Women had two main responsibilities: crafting clothing and preparing food. They were skilled in baking, cooking, brewing alcoholic beverages, and producing dairy products like milk, butter, and cheese. Even activities like milking sheep and cows were considered part of their domain, although they often occurred outside the immediate household. During winter, the animals were housed within the longhouses, so they were considered within the threshold. However, in summer, when the animals grazed, shepherds, who could be male or female, watched over them.
Agricultural tasks, as opposed to food preparation, were primarily the domain of men. This encompassed activities such as fertilizing, plowing, sowing, harvesting, and threshing. During harvest, all household members typically participated due to the strenuous nature of the work, regardless of gender.
The initial step in the agricultural cycle was plowing, usually done using an ard or scratch plow during the Viking Age. This plow had an almost-vertical spike that broke up the soil without fully turning it. To compensate for this, fields were typically cross-plowed, meaning they were plowed twice with the second set of furrows intersecting perpendicularly. Ards, constructed from wood (iron plows didn't appear until after the Viking Age), needed frequent replacement, often every other day. Plowing was accomplished with the assistance of oxen or slaves, depending on availability.
Fields were maintained through crop rotation, with different fields used for planting each year to allow some to naturally regenerate.
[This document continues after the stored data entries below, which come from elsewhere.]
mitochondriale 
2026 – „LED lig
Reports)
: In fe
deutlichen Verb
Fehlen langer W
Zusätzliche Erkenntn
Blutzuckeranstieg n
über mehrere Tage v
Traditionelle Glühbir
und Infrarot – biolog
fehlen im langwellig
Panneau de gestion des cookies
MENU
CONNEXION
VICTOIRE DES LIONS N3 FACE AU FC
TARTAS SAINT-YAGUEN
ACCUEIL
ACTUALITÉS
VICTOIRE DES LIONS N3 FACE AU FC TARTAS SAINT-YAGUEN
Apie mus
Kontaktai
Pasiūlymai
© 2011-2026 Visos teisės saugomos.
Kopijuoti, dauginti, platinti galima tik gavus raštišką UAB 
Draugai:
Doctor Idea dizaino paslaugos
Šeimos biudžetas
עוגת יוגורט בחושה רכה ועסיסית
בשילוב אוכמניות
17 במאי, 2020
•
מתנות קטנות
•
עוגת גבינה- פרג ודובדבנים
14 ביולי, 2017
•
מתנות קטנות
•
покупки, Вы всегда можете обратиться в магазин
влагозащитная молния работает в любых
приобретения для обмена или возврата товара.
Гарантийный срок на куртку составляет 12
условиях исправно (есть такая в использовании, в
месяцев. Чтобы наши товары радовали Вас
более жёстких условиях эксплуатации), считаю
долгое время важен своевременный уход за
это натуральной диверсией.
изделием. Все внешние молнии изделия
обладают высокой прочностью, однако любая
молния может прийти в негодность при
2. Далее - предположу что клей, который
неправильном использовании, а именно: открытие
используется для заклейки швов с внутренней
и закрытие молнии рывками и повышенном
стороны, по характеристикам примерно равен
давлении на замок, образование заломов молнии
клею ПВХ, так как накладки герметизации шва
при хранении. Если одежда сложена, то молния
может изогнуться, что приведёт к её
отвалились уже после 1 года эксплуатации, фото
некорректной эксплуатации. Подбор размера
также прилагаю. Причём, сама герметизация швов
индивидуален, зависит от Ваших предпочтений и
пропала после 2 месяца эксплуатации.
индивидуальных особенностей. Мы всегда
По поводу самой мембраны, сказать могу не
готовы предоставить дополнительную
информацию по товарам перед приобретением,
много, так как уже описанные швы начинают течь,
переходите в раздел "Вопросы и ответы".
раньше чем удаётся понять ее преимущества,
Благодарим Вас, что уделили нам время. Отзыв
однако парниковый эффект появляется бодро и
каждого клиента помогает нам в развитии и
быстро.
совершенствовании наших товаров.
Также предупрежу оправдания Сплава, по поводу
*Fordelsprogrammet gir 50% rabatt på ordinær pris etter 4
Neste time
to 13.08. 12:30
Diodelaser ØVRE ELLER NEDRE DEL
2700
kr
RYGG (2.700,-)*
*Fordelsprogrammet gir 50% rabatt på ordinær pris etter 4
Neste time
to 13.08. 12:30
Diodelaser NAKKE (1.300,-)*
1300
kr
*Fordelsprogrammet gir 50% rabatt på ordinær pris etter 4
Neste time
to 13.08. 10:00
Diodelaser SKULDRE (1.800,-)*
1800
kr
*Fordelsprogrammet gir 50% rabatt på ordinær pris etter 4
Fertilization occurred through the use of animal and human dung. During harvest, men wielded scythes for cutting while women raked the grain. Threshing the grain was the task of men, utilizing clubs and pokes. Following this, women took over, transforming the grain into bread, beer, or other food and beverages. Grain was typically ground using hand mills, though some affluent individuals started using water mills during the Viking Age.
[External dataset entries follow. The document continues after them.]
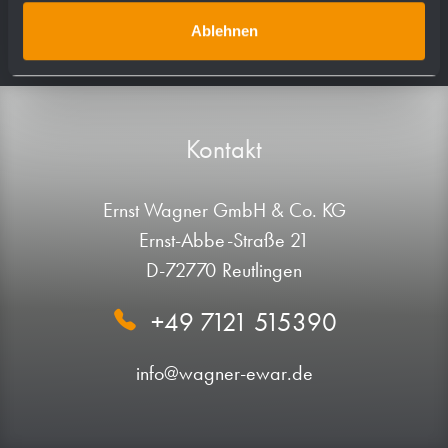
Ablehnen
Kontakt
Ernst Wagner GmbH & Co. KG
Ernst-Abbe-Straße 21
D-72770 Reutlingen
+49 7121 515390
info@wagner-ewar.de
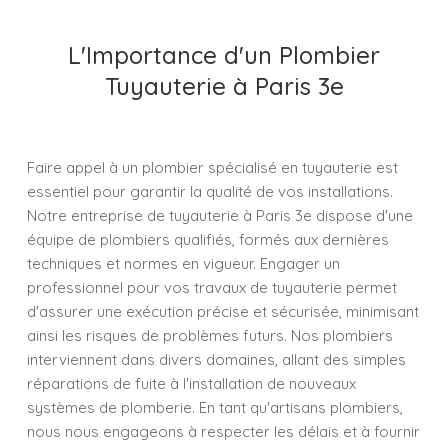
L'Importance d'un Plombier
Tuyauterie à Paris 3e
Faire appel à un plombier spécialisé en tuyauterie est
essentiel pour garantir la qualité de vos installations.
Notre entreprise de tuyauterie à Paris 3e dispose d'une
équipe de plombiers qualifiés, formés aux dernières
techniques et normes en vigueur. Engager un
professionnel pour vos travaux de tuyauterie permet
d'assurer une exécution précise et sécurisée, minimisant
ainsi les risques de problèmes futurs. Nos plombiers
interviennent dans divers domaines, allant des simples
réparations de fuite à l'installation de nouveaux
systèmes de plomberie. En tant qu'artisans plombiers,
nous nous engageons à respecter les délais et à fournir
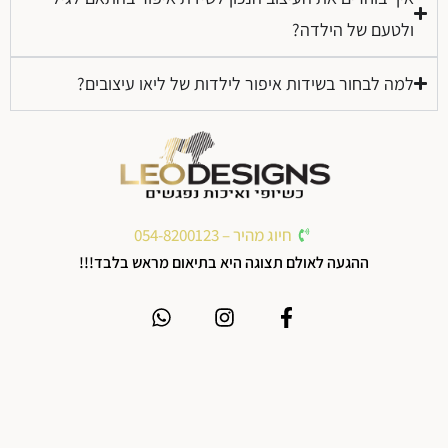
ולטעם של הילדה?
למה לבחור בשידות איפור לילדות של ליאו עיצובים?
חיוג מהיר – 054-8200123
ההגעה לאולם תצוגה היא בתיאום מראש בלבד!!!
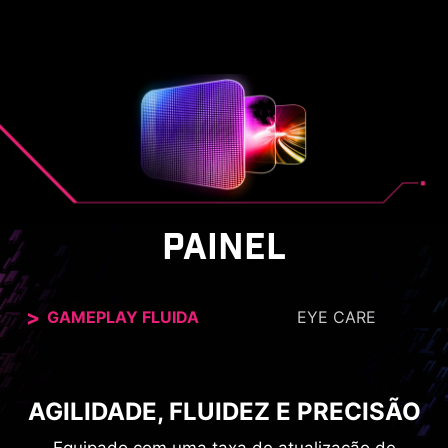
PAINEL
GAMEPLAY FLUIDA
EYE CARE
AGILIDADE, FLUIDEZ E PRECISÃO
ENXERGUE COM CLAREZA E
CONFORTO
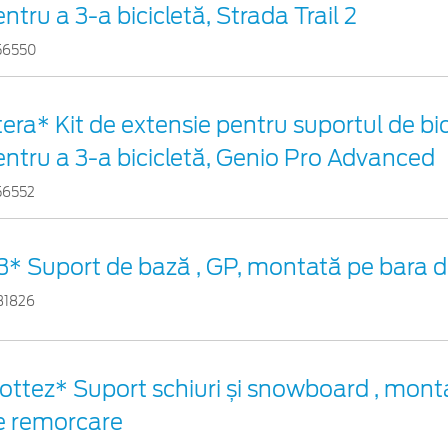
ntru a 3-a bicicletă, Strada Trail 2
56550
era* Kit de extensie pentru suportul de bic
entru a 3-a bicicletă, Genio Pro Advanced
56552
3* Suport de bază , GP, montată pe bara 
31826
ottez* Suport schiuri și snowboard , monta
e remorcare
The most unpleasant and physically demanding chores – such as dunging fields, building buildings, and, as we’ve noted, pulling the plow – were typically done by slaves captured in battle or raiding.
More specialized crafts such as ironworking were often carried out on farmsteads on the limited scale necessary to meet the immediate needs of the household. Professional smiths and other craftspeople did exist in the few urban areas that punctuated the Scandinavian coastline during this period, however, and would sometimes trade their handiwork to farmers in exchange for surplus food.
While some people have a tendency to romanticize this “simpler” subsistence-centered life, the reality is that Viking Age farmwork was perilous, grueling drudgery that required incredible inputs of labor to accomplish the simplest of tasks. Famines, raids, and natural disasters were ever-present dangers that could rob the farming household of their crops and, ultimately, their lives.
Famine and disease were very common, and took their toll on the population. Something like 30-40% of children died before reaching adulthood, and skeletons from the period evidence significant disease, injury, and malnutrition. In the words of historian Anders Winroth, “The usual image of the Vikings as able-bodied, strong, and healthily virile men has an important corrective in the skeletons surviving from actual Viking Age Scandinavians.”